Plus une antenne capitalise sur ces fondamentaux éditoriaux, plus elle consolide son statut de repère. Et ce travail de confiance nourrit directement la valeur commerciale du média.
#3 Renforcer son positionnement stratégique. La radio doit assumer la comparaison avec les réseaux sociaux, non pour opposer l’ancien et le moderne, mais pour rappeler une évidence simple : entre le bruit et la confiance, les marques sérieuses finissent toujours par regarder la confiance. Et sur ce terrain, la radio locale a de vraies cartes à jouer et un intérêt à s’appuyer les acteurs locaux, commerçants, décideurs, élus, associations…
#4 La preuve. La radio bénéficie d’un capital de confiance fort, mais elle le traduit encore trop rarement en démonstration commerciale claire. Face aux plateformes digitales, beaucoup d’annonceurs locaux ont le sentiment que les bilans radio donnent moins de garanties, moins de lisibilité, moins de suivi. Les régies locales doivent donc professionnaliser et documenter leurs bilans :
- objectifs de départ,
- dispositif diffusé,
- période,
- pression publicitaire,
- retours observés, visites sur le site, prise de rendez-vous, remontées des équipes, avis clients, abonnements…
- enseignements.
L’enjeu est simple : mieux relier la confiance accordée au média à des effets concrets dans le processus de décision. En structurant mieux leurs comptes rendus, en définissant dès le départ un ou deux indicateurs simples avec l’annonceur, et en capitalisant sur des cas locaux documentés, les radios peuvent gagner en crédibilité et mieux valoriser ce que le digital ne sait pas toujours offrir : un impact de confiance dans un environnement de proximité où l’on peut encore se serrer la main.

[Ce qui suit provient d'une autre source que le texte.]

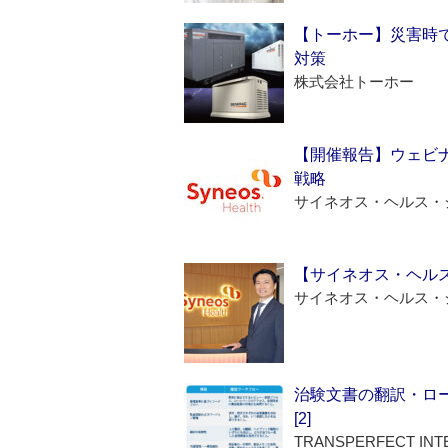
【トーホー】災害時
対策
株式会社トーホー
【開催報告】ウェビナ
戦略
サイネオス・ヘルス・
【サイネオス・ヘル
サイネオス・ヘルス・
治験文書の翻訳・ロ
[2]
TRANSPERFECT INT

La confiance n’est pas un bonus, c’est un levier de conquête
La radio possède déjà ce que beaucoup de médias cherchent à reconstruire : la crédibilité. Elle n’a pas à l’inventer. Elle doit l’exploiter. Mieux la raconter, mieux la mettre en scène, mieux la vendre. Car dans un paysage saturé de contenus, la rareté, c’est l’attention accordée à une parole jugée fiable.
La radio a donc mieux un avantage concurrentiel. Encore faut-il cesser de le laisser en fond sonore.
À force de laisser les réseaux sociaux faire du bruit, on oublierait presque que la radio reste, elle, le média qu’on croit encore quand il parle.
Sources : CB News, article sur le baromètre de l’esprit critique.